1. Molina JM, LaMarca A, Andrade Villanueva J, et al. Elvitegravir once-daily is non inferior to raltegravir twice-daily in treatment experienced patients: 48 week results from a phase 3 multicenter, randomized, double blind study. 6th IAS Conference on HIV Pathogenesis, Treatment and Prevention. July 17-20, 2011. Rome. Abstract WELBB05.

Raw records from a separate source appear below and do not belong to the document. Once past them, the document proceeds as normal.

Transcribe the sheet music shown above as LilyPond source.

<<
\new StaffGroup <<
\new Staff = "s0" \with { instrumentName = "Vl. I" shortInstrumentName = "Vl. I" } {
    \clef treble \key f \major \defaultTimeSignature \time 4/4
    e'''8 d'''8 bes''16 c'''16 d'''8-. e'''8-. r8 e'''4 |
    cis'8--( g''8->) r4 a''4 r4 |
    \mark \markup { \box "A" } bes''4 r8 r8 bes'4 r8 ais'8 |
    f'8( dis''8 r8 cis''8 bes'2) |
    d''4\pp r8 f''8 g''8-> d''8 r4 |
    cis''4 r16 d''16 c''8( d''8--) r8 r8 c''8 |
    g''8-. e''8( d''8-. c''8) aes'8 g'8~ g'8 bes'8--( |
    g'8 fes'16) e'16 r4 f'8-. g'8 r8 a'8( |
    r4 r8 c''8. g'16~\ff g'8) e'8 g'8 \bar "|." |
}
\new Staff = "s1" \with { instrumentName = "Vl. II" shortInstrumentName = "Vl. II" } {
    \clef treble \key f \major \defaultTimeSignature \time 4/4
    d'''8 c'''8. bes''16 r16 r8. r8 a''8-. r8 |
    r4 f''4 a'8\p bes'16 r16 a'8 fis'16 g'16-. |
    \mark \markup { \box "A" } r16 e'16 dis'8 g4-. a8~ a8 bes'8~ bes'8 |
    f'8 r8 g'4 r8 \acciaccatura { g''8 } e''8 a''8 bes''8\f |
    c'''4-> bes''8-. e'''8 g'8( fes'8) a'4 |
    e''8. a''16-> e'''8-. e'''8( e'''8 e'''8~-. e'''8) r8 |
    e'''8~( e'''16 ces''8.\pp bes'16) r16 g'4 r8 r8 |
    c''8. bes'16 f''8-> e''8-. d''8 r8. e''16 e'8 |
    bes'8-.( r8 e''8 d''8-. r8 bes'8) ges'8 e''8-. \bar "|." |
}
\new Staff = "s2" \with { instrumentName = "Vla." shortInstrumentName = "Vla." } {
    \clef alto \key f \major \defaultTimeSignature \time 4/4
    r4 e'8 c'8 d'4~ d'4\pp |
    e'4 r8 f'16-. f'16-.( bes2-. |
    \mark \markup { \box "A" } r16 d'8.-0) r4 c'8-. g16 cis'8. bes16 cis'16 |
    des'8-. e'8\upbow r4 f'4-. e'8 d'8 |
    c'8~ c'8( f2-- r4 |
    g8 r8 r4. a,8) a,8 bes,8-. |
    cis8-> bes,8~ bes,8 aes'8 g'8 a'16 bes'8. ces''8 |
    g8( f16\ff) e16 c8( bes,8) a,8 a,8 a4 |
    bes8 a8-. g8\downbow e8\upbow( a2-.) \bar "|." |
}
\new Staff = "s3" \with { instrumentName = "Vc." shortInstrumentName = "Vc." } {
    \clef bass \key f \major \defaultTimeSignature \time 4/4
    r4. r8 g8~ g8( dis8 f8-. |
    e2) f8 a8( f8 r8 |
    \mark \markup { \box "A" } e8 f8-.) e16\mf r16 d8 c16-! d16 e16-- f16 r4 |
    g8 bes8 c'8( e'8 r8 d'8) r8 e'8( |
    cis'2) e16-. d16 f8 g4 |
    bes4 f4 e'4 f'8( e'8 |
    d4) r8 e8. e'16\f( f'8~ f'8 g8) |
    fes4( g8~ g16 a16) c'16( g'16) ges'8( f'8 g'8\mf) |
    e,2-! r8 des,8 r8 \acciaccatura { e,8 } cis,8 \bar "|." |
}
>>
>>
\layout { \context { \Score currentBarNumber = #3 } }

2. Steigbigel RT, Cooper DA, Kumar PN, et al. Raltegravir with optimized background therapy for resistant HIV-1 infection. N Engl J Med. 2008;359:339-354. http://www.nejm.org/doi/full/10.1056/NEJMoa0708975.
3. Cohen C, Elion R, Ruane P, et al. Randomized, phase 2 evaluation of two single-tablet regimens elvitegravir/cobicistat/emtricitabine/tenofovir disoproxil fumarate versus efavirenz/emtricitabine/tenofovir disoproxil fumarate for the initial treatment of HIV infection. AIDS. 2011;25:F7-F12.